Kontrak berjangka emas ditutup lebih rendah pada hari Kamis, mengalami penurunan untuk sesi ketiga berturut-turut karena dolar terus kuat berdasarkan data sektor jasa AS yang lebih kuat dari yang diharapkan, yang meningkatkan kekhawatiran atas inflasi yang terus bertahan.
Menambah ketidakpastian terkait suku bunga Fed, Presiden Boston Fed, Susan Collins, pada hari Rabu memperingatkan bahwa pengetatan kebijakan lebih lanjut mungkin diperlukan.
Indeks dolar naik menjadi 105,16 sebelum menurunkan beberapa keuntungan. Indeks ini naik 0,15% menjadi 105,02.
Kontrak berjangka emas pada bulan Desember ditutup lebih rendah sekitar $0,170 atau sekitar 0,1% pada $1.942,50 per ons.
Kontrak berjangka perak pada bulan Desember ditutup turun sebesar $0,263 pada $23,240 per ons, sedangkan kontrak berjangka tembaga pada bulan Desember ditutup pada $3,7620 per pound, turun $0,0240 dari penutupan sebelumnya.

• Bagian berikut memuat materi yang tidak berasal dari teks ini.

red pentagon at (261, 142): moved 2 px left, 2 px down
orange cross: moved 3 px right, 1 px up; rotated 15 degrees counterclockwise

"Emas akan terus kesulitan karena para investor dengan senang hati akan memanfaatkan imbal hasil menarik dengan obligasi pemerintah AS. Emas yang tidak memberikan bunga perlu mengalami pelemahan yang berkelanjutan dalam pasar tenaga kerja AS sebelum dapat membangkitkan reli," ujar Edward Moya, Analis Pasar Senior di OANDA.
Data dari Departemen Tenaga Kerja menunjukkan penurunan yang tidak terduga dalam klaim tunjangan pengangguran AS untuk pekan yang berakhir pada tanggal 2 September.
Laporan tersebut menyebutkan bahwa klaim pengangguran awal turun menjadi 216.000, turun sebesar 13.000 dari tingkat yang direvisi dari pekan sebelumnya sebesar 229.000. Para ekonom telah mengharapkan bahwa klaim pengangguran akan naik menjadi 234.000 dari angka awalnya sebesar 228.000 yang dilaporkan untuk pekan sebelumnya.
Klaim pengangguran turun untuk pekan keempat berturut-turut, turun ke level terendahnya sejak angka yang sama pada minggu yang berakhir pada tanggal 11 Februari.